A Treasury Department spokesperson later told CNBC they “will be issuing guidance on this shortly.”
The first round of stimulus checks from the Coronavirus Aid, Relief, and Economic Security Act — also known as the CARES Act — hit bank accounts in mid-April.
Around the same time, relatives of the deceased noticed direct deposits showing up in their loved ones’ bank accounts, McClatchy News reported.
“Will they want the $1,200 back?” a widow whose husband died last year asked on Twitter after she received the full $2,400 payment for married couples.
Mnuchin says yes, but some tax experts disagree.
Adam Markowitz, a tax-preparer in Florida, said he didn’t read the CARES Act as including a “clawback” provision that would allow the IRS to take back funds “mistakenly sent to dead people,” MarketWatch reported.
“It’s going to take an act of the IRS to put in a clawback method,” he told MarketWatch.
Something similar happened in 2009 when the Obama Administration accidentally issued close to 72,000 stimulus checks to the deceased, according to a 2010 audit by the Office of the Inspector General and the Social Security Administration.
More than half were eventually returned, The Wall Street Journal reported.
It wasn’t immediately clear this go-around if that will be an eventuality.
Nicole Kaeding, vice president of policy promotion at the National Taxpayers Union Foundation, said the IRS hasn’t clarified what will happen if money sent in error isn’t returned, the Today show reported.

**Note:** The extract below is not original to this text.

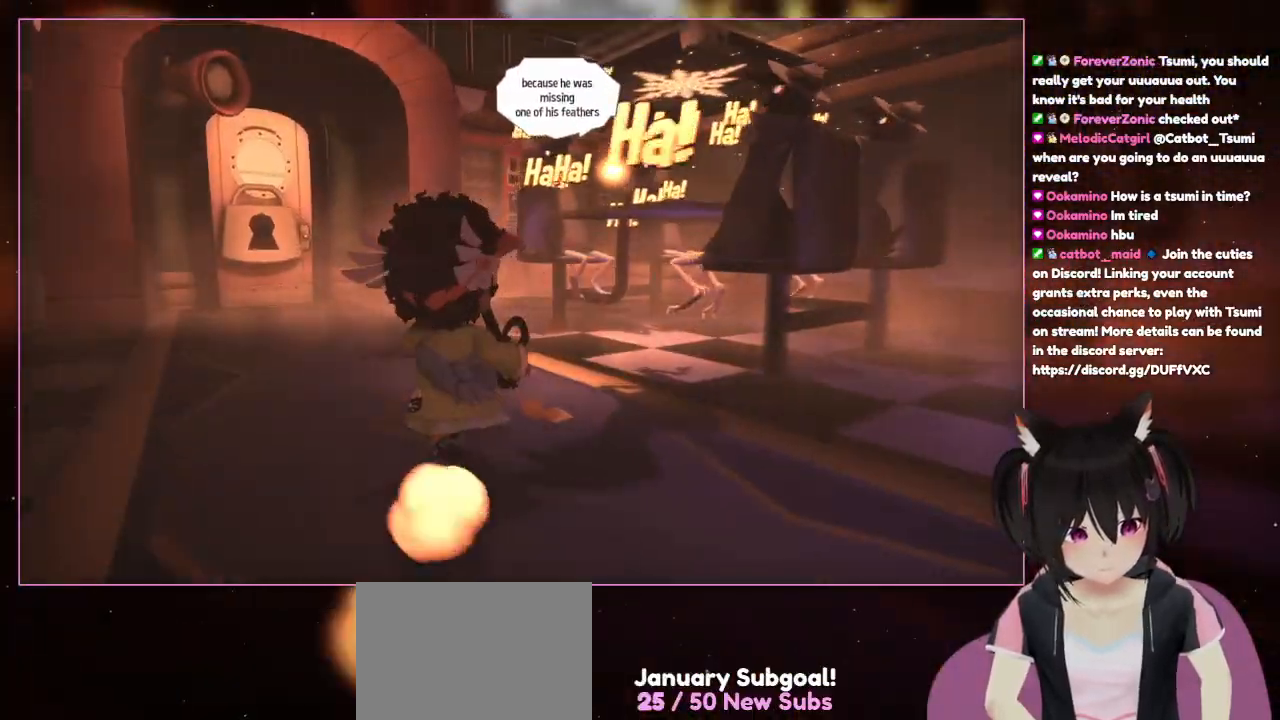
{"buttons": [], "left_stick": "up-left", "right_stick": "center", "events": [[33, "L1", "down"], [50, "L1", "up"]]}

“If you don’t pay it back, will the IRS actually try to audit you or reclaim the money?” she told the show. “That doesn’t seem likely. It seems hard to imagine that the IRS will be auditing widows over checks like these.”
In the meantime, Jennifer Benda, a shareholder at the law firm Hall Estill in Denver, said not to spend it.
“Don’t plan on keeping it free and clear. Wait till we get more guidance,” she told Today. “Don’t cash the check, or just set it aside in a separate bank account so you don’t spend it — whatever you need to do in case you need to pay it back. But I do think for people filing 2020 tax returns, this will get sorted out next April.”